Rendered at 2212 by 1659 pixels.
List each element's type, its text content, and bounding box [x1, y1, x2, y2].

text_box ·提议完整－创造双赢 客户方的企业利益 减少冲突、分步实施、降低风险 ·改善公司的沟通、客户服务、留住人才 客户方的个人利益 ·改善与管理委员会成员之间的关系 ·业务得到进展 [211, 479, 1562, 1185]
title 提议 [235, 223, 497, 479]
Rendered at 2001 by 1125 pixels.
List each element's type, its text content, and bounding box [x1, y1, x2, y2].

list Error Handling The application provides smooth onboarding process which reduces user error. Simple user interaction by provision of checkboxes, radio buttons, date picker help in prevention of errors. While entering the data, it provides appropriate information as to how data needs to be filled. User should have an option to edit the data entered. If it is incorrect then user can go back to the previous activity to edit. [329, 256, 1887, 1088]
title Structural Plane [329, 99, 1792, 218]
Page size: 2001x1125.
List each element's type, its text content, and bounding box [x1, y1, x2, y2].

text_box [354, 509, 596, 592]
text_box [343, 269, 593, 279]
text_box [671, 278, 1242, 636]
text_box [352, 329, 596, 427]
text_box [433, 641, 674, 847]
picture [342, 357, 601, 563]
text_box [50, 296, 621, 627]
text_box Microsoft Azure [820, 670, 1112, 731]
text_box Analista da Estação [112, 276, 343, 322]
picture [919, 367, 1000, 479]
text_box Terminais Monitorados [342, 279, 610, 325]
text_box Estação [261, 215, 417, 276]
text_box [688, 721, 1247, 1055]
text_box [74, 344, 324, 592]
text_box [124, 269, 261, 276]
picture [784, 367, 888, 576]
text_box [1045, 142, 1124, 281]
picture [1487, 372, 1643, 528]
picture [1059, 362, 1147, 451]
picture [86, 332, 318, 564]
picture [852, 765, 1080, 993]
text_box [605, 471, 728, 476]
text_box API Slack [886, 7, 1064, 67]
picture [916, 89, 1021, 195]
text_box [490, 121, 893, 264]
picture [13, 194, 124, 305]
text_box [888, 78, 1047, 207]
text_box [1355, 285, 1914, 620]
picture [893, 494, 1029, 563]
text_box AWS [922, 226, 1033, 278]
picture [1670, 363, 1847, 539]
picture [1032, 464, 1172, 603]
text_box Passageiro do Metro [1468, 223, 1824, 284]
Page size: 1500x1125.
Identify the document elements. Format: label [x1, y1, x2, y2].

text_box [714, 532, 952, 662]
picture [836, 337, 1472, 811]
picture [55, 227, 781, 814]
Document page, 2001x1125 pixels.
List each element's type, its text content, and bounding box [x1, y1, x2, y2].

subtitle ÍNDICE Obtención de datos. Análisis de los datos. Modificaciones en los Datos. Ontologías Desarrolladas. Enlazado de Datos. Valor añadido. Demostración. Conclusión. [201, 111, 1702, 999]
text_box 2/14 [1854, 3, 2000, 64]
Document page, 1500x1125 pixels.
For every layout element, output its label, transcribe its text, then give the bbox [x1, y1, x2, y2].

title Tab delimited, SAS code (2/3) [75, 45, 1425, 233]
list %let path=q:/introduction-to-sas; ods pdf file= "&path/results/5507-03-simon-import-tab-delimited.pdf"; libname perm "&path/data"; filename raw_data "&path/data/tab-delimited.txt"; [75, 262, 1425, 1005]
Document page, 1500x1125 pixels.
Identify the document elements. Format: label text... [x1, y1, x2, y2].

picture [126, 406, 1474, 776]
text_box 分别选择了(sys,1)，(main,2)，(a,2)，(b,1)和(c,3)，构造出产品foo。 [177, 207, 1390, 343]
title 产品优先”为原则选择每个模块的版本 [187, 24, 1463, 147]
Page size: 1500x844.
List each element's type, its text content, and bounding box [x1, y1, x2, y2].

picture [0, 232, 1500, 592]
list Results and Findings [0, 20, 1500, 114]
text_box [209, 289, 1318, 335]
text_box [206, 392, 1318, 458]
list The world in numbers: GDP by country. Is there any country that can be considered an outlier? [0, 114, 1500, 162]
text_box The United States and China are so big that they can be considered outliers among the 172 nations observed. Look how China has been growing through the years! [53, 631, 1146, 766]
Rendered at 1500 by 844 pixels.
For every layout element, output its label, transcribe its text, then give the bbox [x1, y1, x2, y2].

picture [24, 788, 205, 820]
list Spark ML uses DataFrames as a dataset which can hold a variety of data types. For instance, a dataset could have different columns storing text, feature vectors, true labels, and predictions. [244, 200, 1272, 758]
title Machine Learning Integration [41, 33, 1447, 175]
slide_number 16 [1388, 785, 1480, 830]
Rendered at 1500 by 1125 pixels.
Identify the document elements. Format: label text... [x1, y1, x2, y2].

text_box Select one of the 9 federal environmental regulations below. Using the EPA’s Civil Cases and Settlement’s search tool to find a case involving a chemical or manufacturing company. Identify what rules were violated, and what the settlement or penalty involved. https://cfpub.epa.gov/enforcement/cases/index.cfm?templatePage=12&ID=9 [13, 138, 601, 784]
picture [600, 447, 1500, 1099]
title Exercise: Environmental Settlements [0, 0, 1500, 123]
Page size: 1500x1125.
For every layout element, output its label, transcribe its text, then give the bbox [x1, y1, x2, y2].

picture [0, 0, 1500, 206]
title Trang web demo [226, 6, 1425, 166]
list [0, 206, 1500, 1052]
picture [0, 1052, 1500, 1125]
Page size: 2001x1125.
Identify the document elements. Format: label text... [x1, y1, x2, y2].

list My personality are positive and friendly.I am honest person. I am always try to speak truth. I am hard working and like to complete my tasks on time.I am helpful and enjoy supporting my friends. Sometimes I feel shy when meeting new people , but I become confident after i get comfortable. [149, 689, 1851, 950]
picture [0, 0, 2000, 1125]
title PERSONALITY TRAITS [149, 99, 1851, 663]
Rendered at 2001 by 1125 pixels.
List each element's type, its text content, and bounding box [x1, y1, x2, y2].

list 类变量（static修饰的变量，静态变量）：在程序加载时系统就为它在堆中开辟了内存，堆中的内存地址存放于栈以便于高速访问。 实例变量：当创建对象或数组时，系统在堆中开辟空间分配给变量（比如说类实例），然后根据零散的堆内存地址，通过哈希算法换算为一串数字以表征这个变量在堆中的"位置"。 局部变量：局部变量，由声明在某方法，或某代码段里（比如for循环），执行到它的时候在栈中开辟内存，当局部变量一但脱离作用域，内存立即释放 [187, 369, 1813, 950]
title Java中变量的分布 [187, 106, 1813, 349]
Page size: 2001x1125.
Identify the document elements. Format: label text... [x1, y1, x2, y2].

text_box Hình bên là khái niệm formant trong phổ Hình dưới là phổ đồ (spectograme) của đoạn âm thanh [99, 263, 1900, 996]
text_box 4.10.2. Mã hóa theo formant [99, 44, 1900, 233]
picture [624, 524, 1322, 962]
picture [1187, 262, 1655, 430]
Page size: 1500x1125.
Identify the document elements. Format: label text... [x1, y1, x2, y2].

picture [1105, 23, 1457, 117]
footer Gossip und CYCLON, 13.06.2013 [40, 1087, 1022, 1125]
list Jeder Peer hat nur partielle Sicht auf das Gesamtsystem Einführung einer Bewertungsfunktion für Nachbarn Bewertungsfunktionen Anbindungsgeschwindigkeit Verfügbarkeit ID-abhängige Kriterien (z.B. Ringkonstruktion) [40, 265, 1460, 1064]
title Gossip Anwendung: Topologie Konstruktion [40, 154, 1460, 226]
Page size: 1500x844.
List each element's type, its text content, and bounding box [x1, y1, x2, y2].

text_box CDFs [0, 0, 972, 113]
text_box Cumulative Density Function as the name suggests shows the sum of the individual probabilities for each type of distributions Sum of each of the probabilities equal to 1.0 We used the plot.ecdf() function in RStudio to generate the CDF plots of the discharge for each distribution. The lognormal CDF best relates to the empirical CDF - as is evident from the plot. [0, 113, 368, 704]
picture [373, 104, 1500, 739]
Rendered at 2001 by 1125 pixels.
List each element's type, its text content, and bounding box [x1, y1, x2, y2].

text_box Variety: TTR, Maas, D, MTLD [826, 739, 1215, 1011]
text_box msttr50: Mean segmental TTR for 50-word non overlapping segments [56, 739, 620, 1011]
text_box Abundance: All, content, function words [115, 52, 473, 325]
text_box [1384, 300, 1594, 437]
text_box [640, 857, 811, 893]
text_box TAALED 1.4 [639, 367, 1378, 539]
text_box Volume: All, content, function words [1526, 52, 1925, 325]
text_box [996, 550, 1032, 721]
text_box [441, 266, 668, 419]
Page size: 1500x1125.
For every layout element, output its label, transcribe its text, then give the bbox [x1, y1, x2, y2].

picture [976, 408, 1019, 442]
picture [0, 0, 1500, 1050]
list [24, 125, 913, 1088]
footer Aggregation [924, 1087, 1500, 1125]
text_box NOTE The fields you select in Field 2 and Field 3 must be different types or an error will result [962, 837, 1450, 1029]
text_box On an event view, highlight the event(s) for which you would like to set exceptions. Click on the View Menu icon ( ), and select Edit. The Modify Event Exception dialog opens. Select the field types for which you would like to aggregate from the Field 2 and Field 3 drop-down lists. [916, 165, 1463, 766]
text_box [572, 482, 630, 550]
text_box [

*****

▶ **Task details**
With the line holding "text_box [490, 121, 893, 264]" as the first and the line holding "Document page, 2001x1125 pixels." as the last, set down that range of the entries above exactly, and nothing else.

▶ **Result of this task**
text_box [490, 121, 893, 264]
picture [13, 194, 124, 305]
text_box [888, 78, 1047, 207]
text_box [1355, 285, 1914, 620]
picture [893, 494, 1029, 563]
text_box AWS [922, 226, 1033, 278]
picture [1670, 363, 1847, 539]
picture [1032, 464, 1172, 603]
text_box Passageiro do Metro [1468, 223, 1824, 284]
Page size: 1500x1125.
Identify the document elements. Format: label [x1, y1, x2, y2].

text_box [714, 532, 952, 662]
picture [836, 337, 1472, 811]
picture [55, 227, 781, 814]
Document page, 2001x1125 pixels.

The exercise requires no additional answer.